—A la guerre comme à la guerre! marmotta-t-il, en grimpant les degrés derrière l'hôtelier qui le conduisait, une lanterne à la main. Il faut se résigner, et ce galetas est encore préférable à un séjour en plein air, par le temps qu'il fait!...

Le lendemain, toute la troupe des touristes fut debout de bon matin, et le premier soin du président fut de courir au champ où les aéros étaient garés. Les mécaniciens avaient passé la nuit sous la tente, et Pouliot raconta au chef de la caravane, les difficultés qu'il avait dû surmonter pour assurer la solidité de l'abri de toile que la tempête menaçait d'emporter comme une simple feuille d'arbre. Il avait fallu doubler les piquets d'attache et raidir les amarres pour éviter de voir le frêle édifice, arraché du sol.

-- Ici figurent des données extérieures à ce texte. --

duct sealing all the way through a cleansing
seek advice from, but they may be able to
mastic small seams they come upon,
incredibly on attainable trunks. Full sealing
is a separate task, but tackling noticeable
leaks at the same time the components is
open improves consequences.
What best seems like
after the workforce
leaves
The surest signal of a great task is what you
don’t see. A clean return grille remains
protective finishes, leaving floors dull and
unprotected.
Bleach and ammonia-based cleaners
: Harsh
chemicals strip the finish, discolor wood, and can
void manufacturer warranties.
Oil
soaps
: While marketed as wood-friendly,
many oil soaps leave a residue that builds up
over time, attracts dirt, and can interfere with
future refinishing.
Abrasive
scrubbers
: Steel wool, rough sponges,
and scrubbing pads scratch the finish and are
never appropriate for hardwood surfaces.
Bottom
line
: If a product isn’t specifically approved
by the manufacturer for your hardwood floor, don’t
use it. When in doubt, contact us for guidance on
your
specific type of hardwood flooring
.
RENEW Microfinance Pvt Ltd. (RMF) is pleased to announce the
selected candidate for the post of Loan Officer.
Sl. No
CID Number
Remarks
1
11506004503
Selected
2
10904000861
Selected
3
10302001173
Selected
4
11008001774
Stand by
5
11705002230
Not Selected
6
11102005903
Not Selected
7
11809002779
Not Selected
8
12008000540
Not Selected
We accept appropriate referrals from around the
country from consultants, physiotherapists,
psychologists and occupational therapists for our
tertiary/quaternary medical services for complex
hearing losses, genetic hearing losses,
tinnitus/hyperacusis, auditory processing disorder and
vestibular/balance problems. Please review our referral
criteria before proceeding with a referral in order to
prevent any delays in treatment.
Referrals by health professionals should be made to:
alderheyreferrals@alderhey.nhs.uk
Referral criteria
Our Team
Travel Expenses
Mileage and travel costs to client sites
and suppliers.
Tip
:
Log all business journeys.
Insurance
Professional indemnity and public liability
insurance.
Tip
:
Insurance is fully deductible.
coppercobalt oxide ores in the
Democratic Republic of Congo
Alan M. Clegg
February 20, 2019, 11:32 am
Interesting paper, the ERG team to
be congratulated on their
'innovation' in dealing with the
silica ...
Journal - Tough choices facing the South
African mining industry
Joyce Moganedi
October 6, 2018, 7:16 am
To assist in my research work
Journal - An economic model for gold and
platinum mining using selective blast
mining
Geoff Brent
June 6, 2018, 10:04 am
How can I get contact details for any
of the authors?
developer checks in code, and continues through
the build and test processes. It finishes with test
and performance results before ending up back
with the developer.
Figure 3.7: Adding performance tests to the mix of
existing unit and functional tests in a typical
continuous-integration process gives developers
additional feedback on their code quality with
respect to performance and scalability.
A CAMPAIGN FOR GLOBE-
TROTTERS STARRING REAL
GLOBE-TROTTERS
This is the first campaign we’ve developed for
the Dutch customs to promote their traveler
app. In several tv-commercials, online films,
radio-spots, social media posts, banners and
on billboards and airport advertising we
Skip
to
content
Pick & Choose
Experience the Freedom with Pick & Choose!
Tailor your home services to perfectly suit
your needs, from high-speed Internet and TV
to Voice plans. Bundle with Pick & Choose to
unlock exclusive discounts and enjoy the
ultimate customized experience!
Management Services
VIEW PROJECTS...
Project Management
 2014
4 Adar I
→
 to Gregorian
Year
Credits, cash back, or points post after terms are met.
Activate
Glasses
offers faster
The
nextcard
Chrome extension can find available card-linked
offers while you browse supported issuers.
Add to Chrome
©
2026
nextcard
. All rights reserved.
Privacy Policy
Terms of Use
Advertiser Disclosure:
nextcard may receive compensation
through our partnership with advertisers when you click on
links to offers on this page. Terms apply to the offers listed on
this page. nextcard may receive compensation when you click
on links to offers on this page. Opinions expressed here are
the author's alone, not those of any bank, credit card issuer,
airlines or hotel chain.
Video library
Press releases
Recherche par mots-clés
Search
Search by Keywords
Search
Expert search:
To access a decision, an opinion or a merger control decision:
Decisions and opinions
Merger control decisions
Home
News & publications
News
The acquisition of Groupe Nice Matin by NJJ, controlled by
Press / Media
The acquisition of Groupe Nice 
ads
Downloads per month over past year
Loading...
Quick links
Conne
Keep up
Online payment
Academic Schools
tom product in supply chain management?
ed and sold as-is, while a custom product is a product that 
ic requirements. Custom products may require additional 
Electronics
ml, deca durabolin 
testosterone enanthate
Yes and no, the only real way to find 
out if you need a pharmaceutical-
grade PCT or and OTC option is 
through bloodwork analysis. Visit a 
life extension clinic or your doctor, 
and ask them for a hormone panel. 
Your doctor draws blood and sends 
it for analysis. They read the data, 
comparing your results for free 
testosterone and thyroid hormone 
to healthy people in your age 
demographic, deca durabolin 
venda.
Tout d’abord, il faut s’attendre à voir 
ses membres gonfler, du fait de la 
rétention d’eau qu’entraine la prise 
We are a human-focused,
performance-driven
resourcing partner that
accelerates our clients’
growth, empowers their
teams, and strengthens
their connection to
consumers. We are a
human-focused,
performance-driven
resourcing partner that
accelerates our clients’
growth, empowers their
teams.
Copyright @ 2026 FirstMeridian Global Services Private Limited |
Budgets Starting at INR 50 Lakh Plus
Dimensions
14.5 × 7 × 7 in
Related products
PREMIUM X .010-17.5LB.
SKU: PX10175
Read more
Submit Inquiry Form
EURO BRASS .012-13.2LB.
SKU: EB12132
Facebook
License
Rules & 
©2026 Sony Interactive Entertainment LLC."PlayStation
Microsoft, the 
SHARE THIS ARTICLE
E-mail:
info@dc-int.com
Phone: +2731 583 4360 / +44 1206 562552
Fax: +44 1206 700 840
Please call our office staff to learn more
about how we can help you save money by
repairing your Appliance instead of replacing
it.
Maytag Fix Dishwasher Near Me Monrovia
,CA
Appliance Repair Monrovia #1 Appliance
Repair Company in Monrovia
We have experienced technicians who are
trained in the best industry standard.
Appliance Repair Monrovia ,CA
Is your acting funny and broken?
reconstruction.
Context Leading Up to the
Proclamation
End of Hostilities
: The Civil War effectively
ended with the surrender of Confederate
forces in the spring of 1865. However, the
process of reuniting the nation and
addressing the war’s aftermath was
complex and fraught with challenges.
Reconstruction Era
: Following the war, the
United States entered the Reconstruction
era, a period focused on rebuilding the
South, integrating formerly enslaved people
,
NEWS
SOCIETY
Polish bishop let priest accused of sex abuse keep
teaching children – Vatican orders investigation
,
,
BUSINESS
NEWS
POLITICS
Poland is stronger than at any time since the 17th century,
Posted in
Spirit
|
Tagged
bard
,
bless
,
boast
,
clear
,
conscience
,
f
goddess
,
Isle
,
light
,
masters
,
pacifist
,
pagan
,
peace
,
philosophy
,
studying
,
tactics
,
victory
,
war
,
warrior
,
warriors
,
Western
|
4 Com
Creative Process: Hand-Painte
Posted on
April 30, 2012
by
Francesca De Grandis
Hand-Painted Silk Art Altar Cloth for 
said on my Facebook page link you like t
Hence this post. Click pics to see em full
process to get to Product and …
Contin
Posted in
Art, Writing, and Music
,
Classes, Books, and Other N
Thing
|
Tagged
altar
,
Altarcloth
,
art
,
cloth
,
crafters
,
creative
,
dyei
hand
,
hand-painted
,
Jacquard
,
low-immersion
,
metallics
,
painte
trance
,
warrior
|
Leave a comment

Les aéros eux-mêmes avaient dû être fortement amarrés afin de leur permettre de résister à l'aquilon.

—Heureusement, conclut le contremaître, ce satané vent s'est apaisé au lever du soleil, ce qui nous a permis de reposer un peu plus tranquillement que pendant la nuit.

En effet, avec le jour, le mistral avait beaucoup perdu de sa violence, et il n'était pas imprudent d'essayer de repartir, mais le mécanicien fît observer à La Tour-Miranne qu'un monoplan, celui de Garruel, ne pourrait continuer le parcours, car, dans la secousse de l'atterrissage, son fuselage s'était brisé complètement, et la réparation ne pourrait s'effectuer qu'à Paris. Quant aux biplans, ils s'étaient victorieusement comportés devant la tempête qui les entraînait, et leur remise en état ne devait demander qu'une couple d'heures tout au plus.

—Faites donc pour le mieux, accorda le président. Nous serons là, à dix heures, pour prendre le départ et tâcher de gagner Marseille où nous déjeunerons.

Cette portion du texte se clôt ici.